### What is needed
Can you print every line of the source text in both records below without changing a character, and leave the pictures out?

### Entries provided

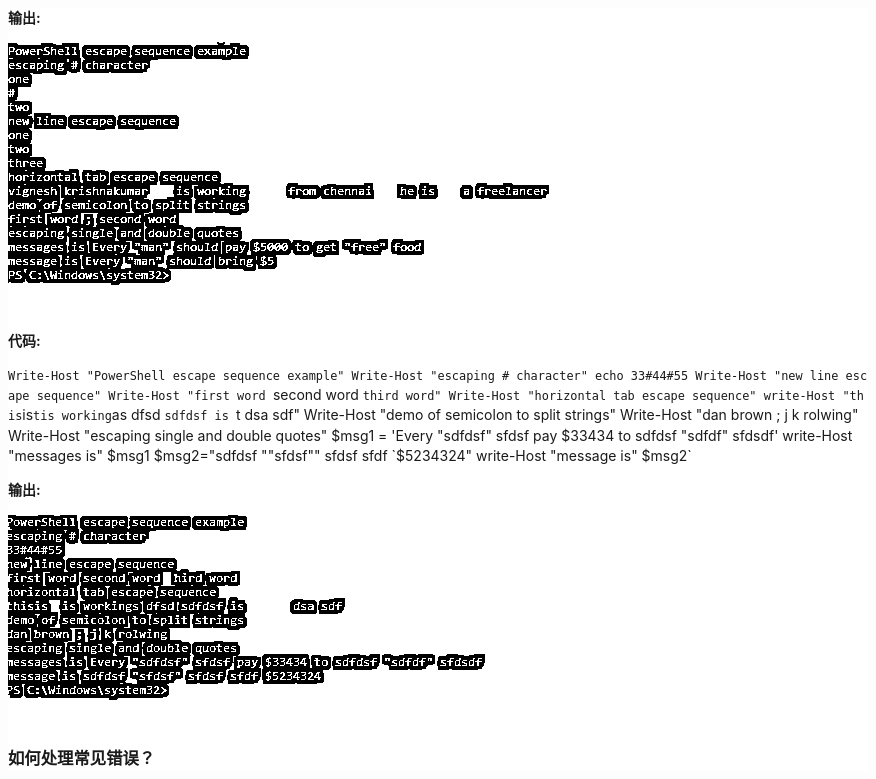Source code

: **输出:**

![PowerShell Escape Character - 8](img/f54e7740a5bfd94305076aaf6116365b.png)



**代码:**

`Write-Host "PowerShell escape sequence example"
Write-Host "escaping # character"
echo 33#44#55
Write-Host "new line escape sequence"
Write-Host "first word `second word `third word"
Write-Host "horizontal tab escape sequence"
write-Host "this`is`tis working`as dfsd `sdfdsf is `t dsa sdf"
Write-Host "demo of semicolon to split strings"
Write-Host "dan brown ; j k rolwing"
Write-Host "escaping single and double quotes"
$msg1 = 'Every "sdfdsf" sfdsf pay $33434 to sdfdsf "sdfdf" sfdsdf'
write-Host "messages is" $msg1
$msg2="sdfdsf ""sfdsf"" sfdsf sfdf `$5234324"
write-Host "message is" $msg2`

**输出:**

![PowerShell Escape Character - 9](img/618ab3d5ac8851a6145cf25b92068709.png)



### 如何处理常见错误？

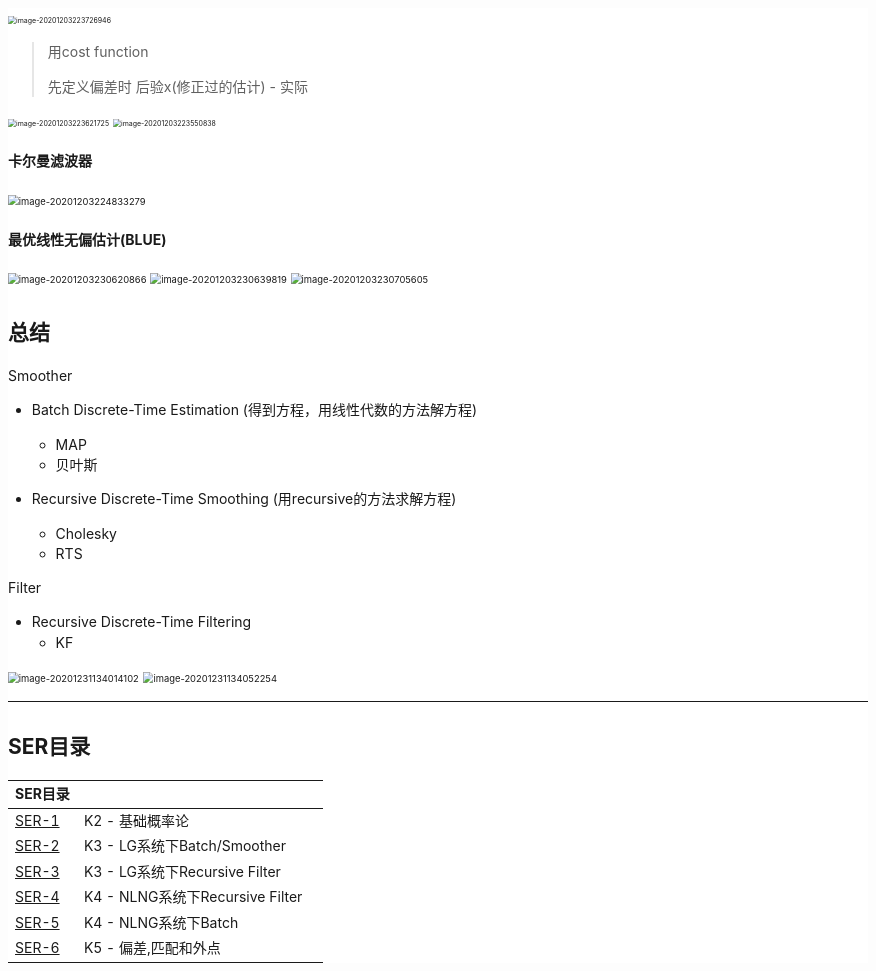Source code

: <img src="/img/in-post/ser/image-20201203223726946.png" alt="image-20201203223726946" style="zoom:50%;" />

> 用cost function
>
> 先定义偏差时 后验x(修正过的估计) - 实际

<img src="/img/in-post/ser/image-20201203223621725.png" alt="image-20201203223621725" style="zoom:50%;" />

<img src="/img/in-post/ser/image-20201203223550838.png" alt="image-20201203223550838" style="zoom:50%;" />

#### 卡尔曼滤波器

<img src="/img/in-post/ser/image-20201203224833279.png" alt="image-20201203224833279" style="zoom:67%;" />

#### 最优线性无偏估计(BLUE)

<img src="/img/in-post/ser/image-20201203230620866.png" alt="image-20201203230620866" style="zoom:67%;" />

<img src="/img/in-post/ser/image-20201203230639819.png" alt="image-20201203230639819" style="zoom:67%;" />

<img src="/img/in-post/ser/image-20201203230705605.png" alt="image-20201203230705605" style="zoom: 67%;" />





## 总结

Smoother

- Batch Discrete-Time Estimation (得到方程，用线性代数的方法解方程)
  - MAP
  - 贝叶斯

- Recursive Discrete-Time Smoothing (用recursive的方法求解方程)
  - Cholesky 
  - RTS

Filter

- Recursive Discrete-Time Filtering
  - KF

<img src="/img/in-post/ser/image-20201231134014102.png" alt="image-20201231134014102" style="zoom: 67%;" />

<img src="/img/in-post/ser/image-20201231134052254.png" alt="image-20201231134052254" style="zoom:67%;" />

---



## SER目录

| SER目录                                    |                                 |      |
| ------------------------------------------ | ------------------------------- | ---- |
| [SER-1]({{site.baseurl}}/auto/2020/10/26/SER)  | K2 - 基础概率论                 |      |
| [SER-2]({{site.baseurl}}/auto/2020/11/09/SER2) | K3 - LG系统下Batch/Smoother     |      |
| [SER-3]({{site.baseurl}}/auto/2020/11/20/SER3) | K3 - LG系统下Recursive Filter   |      |
| [SER-4]({{site.baseurl}}/auto/2020/12/04/SER4) | K4 - NLNG系统下Recursive Filter |      |
| [SER-5]({{site.baseurl}}/auto/2020/12/31/SER5) | K4 - NLNG系统下Batch            |      |
| [SER-6]({{site.baseurl}}/auto/2021/01/15/SER6) | K5 - 偏差,匹配和外点            |      |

### Finished exercise
Source code

: **输出:**

![PowerShell Escape Character - 8](img/f54e7740a5bfd94305076aaf6116365b.png)



**代码:**

`Write-Host "PowerShell escape sequence example"
Write-Host "escaping # character"
echo 33#44#55
Write-Host "new line escape sequence"
Write-Host "first word `second word `third word"
Write-Host "horizontal tab escape sequence"
write-Host "this`is`tis working`as dfsd `sdfdsf is `t dsa sdf"
Write-Host "demo of semicolon to split strings"
Write-Host "dan brown ; j k rolwing"
Write-Host "escaping single and double quotes"
$msg1 = 'Every "sdfdsf" sfdsf pay $33434 to sdfdsf "sdfdf" sfdsdf'
write-Host "messages is" $msg1
$msg2="sdfdsf ""sfdsf"" sfdsf sfdf `$5234324"
write-Host "message is" $msg2`

**输出:**

![PowerShell Escape Character - 9](img/618ab3d5ac8851a6145cf25b92068709.png)



### 如何处理常见错误？

Source code

: <img src="/img/in-post/ser/image-20201203223726946.png" alt="image-20201203223726946" style="zoom:50%;" />

> 用cost function
>
> 先定义偏差时 后验x(修正过的估计) - 实际

<img src="/img/in-post/ser/image-20201203223621725.png" alt="image-20201203223621725" style="zoom:50%;" />

<img src="/img/in-post/ser/image-20201203223550838.png" alt="image-20201203223550838" style="zoom:50%;" />

#### 卡尔曼滤波器

<img src="/img/in-post/ser/image-20201203224833279.png" alt="image-20201203224833279" style="zoom:67%;" />

#### 最优线性无偏估计(BLUE)

<img src="/img/in-post/ser/image-20201203230620866.png" alt="image-20201203230620866" style="zoom:67%;" />

<img src="/img/in-post/ser/image-20201203230639819.png" alt="image-20201203230639819" style="zoom:67%;" />

<img src="/img/in-post/ser/image-20201203230705605.png" alt="image-20201203230705605" style="zoom: 67%;" />





## 总结

Smoother

- Batch Discrete-Time Estimation (得到方程，用线性代数的方法解方程)
  - MAP
  - 贝叶斯

- Recursive Discrete-Time Smoothing (用recursive的方法求解方程)
  - Cholesky 
  - RTS

Filter

- Recursive Discrete-Time Filtering
  - KF

<img src="/img/in-post/ser/image-20201231134014102.png" alt="image-20201231134014102" style="zoom: 67%;" />

<img src="/img/in-post/ser/image-20201231134052254.png" alt="image-20201231134052254" style="zoom:67%;" />

---



## SER目录

| SER目录                                    |                                 |      |
| ------------------------------------------ | ------------------------------- | ---- |
| [SER-1]({{site.baseurl}}/auto/2020/10/26/SER)  | K2 - 基础概率论                 |      |
| [SER-2]({{site.baseurl}}/auto/2020/11/09/SER2) | K3 - LG系统下Batch/Smoother     |      |
| [SER-3]({{site.baseurl}}/auto/2020/11/20/SER3) | K3 - LG系统下Recursive Filter   |      |
| [SER-4]({{site.baseurl}}/auto/2020/12/04/SER4) | K4 - NLNG系统下Recursive Filter |      |
| [SER-5]({{site.baseurl}}/auto/2020/12/31/SER5) | K4 - NLNG系统下Batch            |      |
| [SER-6]({{site.baseurl}}/auto/2021/01/15/SER6) | K5 - 偏差,匹配和外点            |      |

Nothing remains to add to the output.